Ok, you want your system to work if it encounters previously unseen labels, right? Try using
MultiCategoryBlock(add_na=True), I guess it might help

Anish_sri · October 29, 2020, 2:13pm

@arampacha No, The label which is displaying it as error . all those labels are included in the dataset . Now when i have done this by including add_na = True . it doesn’t help me.
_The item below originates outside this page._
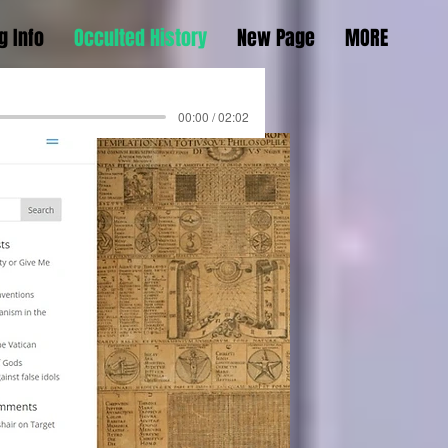
g Info
Occulted History
New Page
MORE
00:00 / 02:02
Now i got another label was missinfg from dataset.

Anish_sri · October 29, 2020, 2:16pm

@arampacha Can you help me in deciding this whether it is correct or not…? like i thought of a solution where by taking one hot encodings of all labels and store it in a data frame .

. But i was unable to figure out how to create a datablock for this by using multilabel problem…?

Anish_sri · October 29, 2020, 2:30pm

@arampacha I have found a similar article related to multi label text classification where they performed it using fast,ai version 1 but I am unable to figure out for version2 . Here is the following code snippet of fastai V1.

. I think if we found a alternative for this will help finding a solution .

Thanks,
Anish srivathsav

arampacha · October 29, 2020, 2:32pm

Well, seems add_na parameter does something different from what I expected.
You can also try passing vocab parameter with all your label to MultiCategoryBlock.

Anish_sri · October 29, 2020, 2:35pm

@arampacha well, I tried that also by passing labels to vocab. That doesn’t help me solving the problem. The same error was getting repeated.

arampacha · October 29, 2020, 2:36pm

Also I think that error is caused by fact, that some of labels end up missing in your train dataset when you do random splitting. How much data do you have? Are there rare labels? You can try to do stratified split

Anish_sri · October 29, 2020, 5:32pm

@arampacha No I have enough samples in my training data around 5 lakh records with decent number of labels in it. I trained a classifier fit for one cycle , ulmfit got overfitted. I am looking for any alternate approach to do the multi label classification . Thanks for helping me by taking your time to help me out . I am open to any suggestions if you have any to perform a multi label classification where targets are in column with one label per sample.
Thanks,
Anish Srivathsav

msivanes · October 29, 2020, 11:43pm

Can you try datablock.summary(df) and paste the results. It will help to show the pipeline for y and show where things are going wrong.

Anish_sri · October 30, 2020, 3:34am

@msivanes Hello , I have a pretrained language model for text classification learner i have Initialized a datablock and ran it . But I got an error while returning the summary.

Here is the snapshot of a sample record . Could you please look into this and suggest the following pipeline accordingly…

Thanks in advance,
Anish

msivanes · October 31, 2020, 6:04pm

@Anish_sri
you may need to call the summary on DataBlock() instance and not on DataLoaders.

dblock = DataBlock(blocks=..., get_x=..., get_y=..,splitter=...)
dblock.summary(source=data)

Anish_sri · November 5, 2020, 8:02am

@arampacha @msivanes
Hello Manikandan and Arampacha , Thanks for helping me in solving the multi label problem. I have a question regarding the embeddings from the ULMFIT . Is there any way to get the vocabulary tokens of ULMFIT language model embeddings ? If there is a possible way can you please provide any suggested articles or github links to get those embeddings …

Thanks in Advance,
Anish

msivanes · November 5, 2020, 2:26pm

Yes you can.

Is there any way to get the vocabulary tokens of ULMFIT language model embeddings ?

The vocab attribute from the dataloaders instance you create would have the vocabulary.
For example, dls.vocab

This colab showcases how to inspect the tokens from the pretrained model (wiki dataset) and also from the new tokens added from your task specific corpus.